• _Excerpt to read_:
========

Only a few minutes were needed before the inferred pressure started taking a toll. One of our first forward 50 entries hit the deck after a kick across to Geary, and D-Mac basically tripped over himself heading towards the spill and kicked it off the ground and out on the full in front of the Richmond cheer squad. Down the other end, Geary, The Captain of the St Kilda Football Club, tracked a rushed kick into the Richmond forward pocket with two teammates around him but dropped the mark and the ball dribbled away and over the line. Gilbert got lost twice trying to stay with his opponent leading to a mark on Richmond’s half-forward, literally spun himself out of awareness and to not stay on the mark and then not pressure on the centring kick, despite being a couple of metres away. He tracked over to the fall of the kick inside 50, only to have a free kick paid against him for in the back, despite Lambert (I think?) falling on his side in the tackle.

========

Stored items from a collection:
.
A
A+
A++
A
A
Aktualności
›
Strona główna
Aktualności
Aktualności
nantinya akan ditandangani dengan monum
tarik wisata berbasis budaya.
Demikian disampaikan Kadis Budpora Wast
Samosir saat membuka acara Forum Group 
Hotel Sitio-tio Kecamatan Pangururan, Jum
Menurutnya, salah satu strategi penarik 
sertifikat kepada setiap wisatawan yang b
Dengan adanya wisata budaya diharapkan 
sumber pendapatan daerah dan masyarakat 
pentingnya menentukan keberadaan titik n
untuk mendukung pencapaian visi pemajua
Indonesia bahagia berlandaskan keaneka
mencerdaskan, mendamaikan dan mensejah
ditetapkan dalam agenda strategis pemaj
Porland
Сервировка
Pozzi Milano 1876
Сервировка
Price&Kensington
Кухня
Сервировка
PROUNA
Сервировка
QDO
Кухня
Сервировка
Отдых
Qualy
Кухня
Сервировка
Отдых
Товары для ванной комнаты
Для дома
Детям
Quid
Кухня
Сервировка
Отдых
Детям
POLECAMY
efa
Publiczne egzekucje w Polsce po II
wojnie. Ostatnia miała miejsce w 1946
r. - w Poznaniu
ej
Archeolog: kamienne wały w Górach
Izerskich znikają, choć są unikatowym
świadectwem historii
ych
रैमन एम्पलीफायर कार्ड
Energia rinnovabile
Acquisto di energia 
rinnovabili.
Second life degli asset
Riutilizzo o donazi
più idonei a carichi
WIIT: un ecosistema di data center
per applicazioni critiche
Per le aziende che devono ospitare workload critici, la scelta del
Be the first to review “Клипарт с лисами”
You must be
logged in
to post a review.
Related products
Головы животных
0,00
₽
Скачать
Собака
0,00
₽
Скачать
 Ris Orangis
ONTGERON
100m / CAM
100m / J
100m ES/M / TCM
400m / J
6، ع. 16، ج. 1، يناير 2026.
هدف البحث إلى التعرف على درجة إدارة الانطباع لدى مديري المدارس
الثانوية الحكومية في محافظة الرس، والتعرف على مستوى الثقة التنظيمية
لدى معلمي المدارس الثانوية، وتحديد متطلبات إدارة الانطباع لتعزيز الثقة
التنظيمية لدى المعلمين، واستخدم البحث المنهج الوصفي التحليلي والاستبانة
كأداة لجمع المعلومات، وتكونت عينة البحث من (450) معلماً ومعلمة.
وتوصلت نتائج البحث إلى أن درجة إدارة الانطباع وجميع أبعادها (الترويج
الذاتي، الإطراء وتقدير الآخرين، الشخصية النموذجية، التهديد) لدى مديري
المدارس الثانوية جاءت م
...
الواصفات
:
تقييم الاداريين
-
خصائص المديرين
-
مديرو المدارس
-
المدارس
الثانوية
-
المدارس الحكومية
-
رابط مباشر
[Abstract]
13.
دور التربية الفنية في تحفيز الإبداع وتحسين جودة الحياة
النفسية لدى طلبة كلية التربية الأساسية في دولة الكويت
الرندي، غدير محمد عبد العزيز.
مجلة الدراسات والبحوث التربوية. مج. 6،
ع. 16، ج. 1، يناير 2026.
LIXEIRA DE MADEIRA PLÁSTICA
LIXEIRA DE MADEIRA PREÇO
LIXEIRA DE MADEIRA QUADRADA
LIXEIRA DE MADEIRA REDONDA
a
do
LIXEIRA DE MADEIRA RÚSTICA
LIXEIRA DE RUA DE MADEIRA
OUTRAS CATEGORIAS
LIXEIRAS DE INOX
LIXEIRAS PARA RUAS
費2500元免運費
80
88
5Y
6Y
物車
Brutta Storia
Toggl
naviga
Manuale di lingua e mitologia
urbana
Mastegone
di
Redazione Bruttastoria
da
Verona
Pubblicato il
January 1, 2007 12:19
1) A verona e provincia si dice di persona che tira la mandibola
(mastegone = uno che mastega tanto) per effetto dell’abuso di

========

• _What you need to do_:
1. In the match report above, where did D-Mac's kick go out on the full?
2. Translate this sentence from the match report into Spanish: "Down the other end, Geary, The Captain of the St Kilda Football Club, tracked a rushed kick into the Richmond forward pocket with two teammates around him but dropped the mark and the ball dribbled away and over the line."

• _Numbered responses_:
1. In front of the Richmond cheer squad.

2. En el otro extremo, Geary, el capitán del St Kilda Football Club, siguió un pase apresurado hacia el bolsillo delantero de Richmond con dos compañeros a su alrededor, pero se le cayó la marca y el balón se alejó rodando y cruzó la línea.